Go the Arm GCC download page and download the “AArch32 target with soft float (arm-linux-gnueabi)” for 32bit builds and the “AArch64 GNU/Linux target (aarch64-linux-gnu)” for 64bit builds. When the downloads have finished, you will untar them to a location that you later on will export to your $PATH. Here is an example

$ mkdir -p $HOME/toolchains
$ cd $HOME/toolchains

# Download 32bit toolchain
$ wget https://developer.arm.com/-/media/Files/downloads/gnu-a/8.2-2019.01/gcc-arm-8.2-2019.01-x86_64-arm-linux-gnueabi.tar.xz
$ mkdir aarch32
$ tar xf gcc-arm-8.2-2019.01-x86_64-arm-linux-gnueabi.tar.xz -C aarch32 --strip-components=1

# Download 64bit toolchain
$ wget https://developer.arm.com/-/media/Files/downloads/gnu-a/8.2-2019.01/gcc-arm-8.2-2019.01-x86_64-aarch64-linux-gnu.tar.xz
$ mkdir aarch64
$ tar xf gcc-arm-8.2-2019.01-x86_64-aarch64-linux-gnu.tar.xz -C aarch64 --strip-components=1

Using build.git

As an alternative, you can let build.git download them for you, but this of course involves getting a git that you might not otherwise use.

$ cd $HOME
$ git clone https://github.com/OP-TEE/build.git
$ cd build
$ make -f toolchain.mk -j2

Export PATH

If you have downloaded the toolchains as described above, you should have them at $HOME/toolchains/{aarch32/aarch64}, so now we just need to export the paths and then you are ready to starting compiling OP-TEE components.

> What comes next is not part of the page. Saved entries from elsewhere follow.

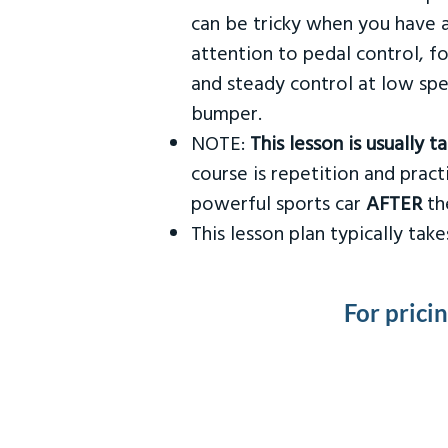
can be tricky when you have a
attention to pedal control, f
and steady control at low spe
bumper.
NOTE:
This lesson is usually 
course is repetition and practi
powerful sports car
AFTER
the
This lesson plan typically ta
For prici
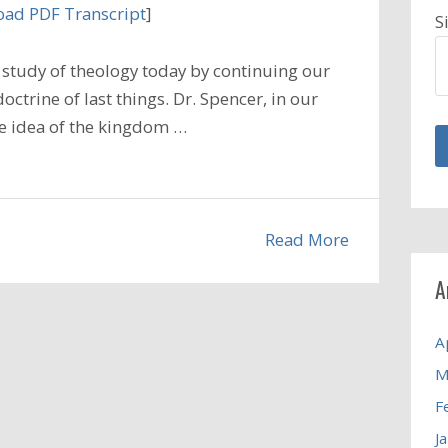
ad PDF Transcript
]
S
study of theology today by continuing our
ctrine of last things. Dr. Spencer, in our
he idea of the kingdom …
Read More
A
A
M
F
J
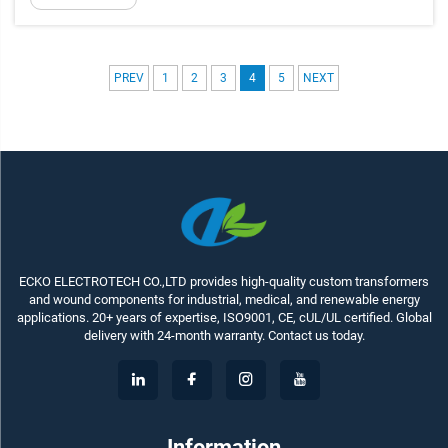
PREV
1
2
3
4
5
NEXT
ECKO ELECTROTECH CO.,LTD provides high-quality custom transformers
and wound components for industrial, medical, and renewable energy
applications. 20+ years of expertise, ISO9001, CE, cUL/UL certified. Global
delivery with 24-month warranty. Contact us today.
Information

$ export PATH=$PATH:$HOME/toolchains/aarch32/bin:$HOME/toolchains/aarch64/bin

LLVM / Clang

It’s possible to also compile optee_os.git using llvm/clang. To do that, you can download and extract Clang from the GitHub release page. You’ll need an x86_64 cross-compiler capable of generating aarch64 and armv7a code and the compiler-rt libraries for these architectures (libclang_rt.*.a).

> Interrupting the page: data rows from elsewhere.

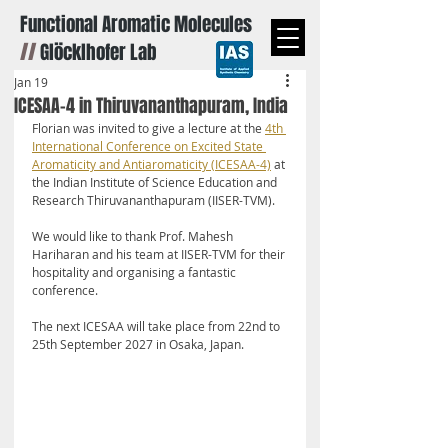
Functional Aromatic Molecules
//
Glöcklhofer Lab
Jan 19
ICESAA-4 in Thiruvananthapuram, India
Florian was invited to give a lecture at the 
4th 
International Conference on Excited State 
Aromaticity and Antiaromaticity (ICESAA-4)
 at 
the Indian Institute of Science Education and 
Research Thiruvananthapuram (IISER-TVM).
We would like to thank Prof. Mahesh 
Hariharan and his team at IISER-TVM for their 
hospitality and organising a fantastic 
conference.
The next ICESAA will take place from 22nd to 
25th September 2027 in Osaka, Japan.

Clang is configured to be able to cross-compile to all the supported architectures by default (see <clang path>/bin/llc –version) which is great, but compiler-rt is included only for the host architecture. Therefore you need to combine several packages into one. Please refer to this get_clang.sh script for details on creating a llvm/clang toolchain ready to be used.

Using build.git

As an alternative, you can let build.git download them for you, but this of course involves getting a git that you might not otherwise use.

$ cd $HOME
$ git clone https://github.com/OP-TEE/build.git
$ cd build
$ make -f toolchain.mk clang-toolchains

The above instructions will download and install Clang in $HOME/clang-9.0.1.

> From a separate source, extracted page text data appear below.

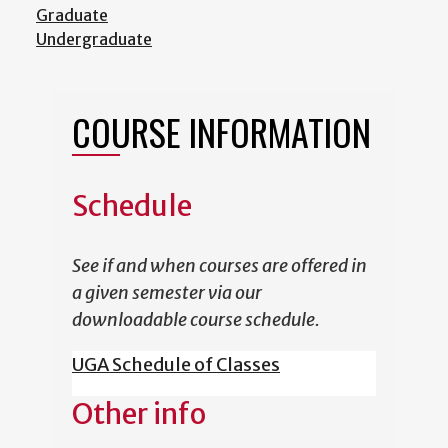
Graduate
Undergraduate
COURSE INFORMATION
Schedule
See if and when courses are offered in
a given semester via our
downloadable course schedule.
UGA Schedule of Classes
Other info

You can also get the toolchain using your package manager or alternatively build it yourself, but these alternative methods risk being incomplete. For example, the Ubuntu clang package does not install the needed ld.lld package. The package also does not contain the cross-compiled compiler-rt libraries. Building by yourself is hard for the same reason, i.e. no cross-compiled compiler-rt libraries are generated.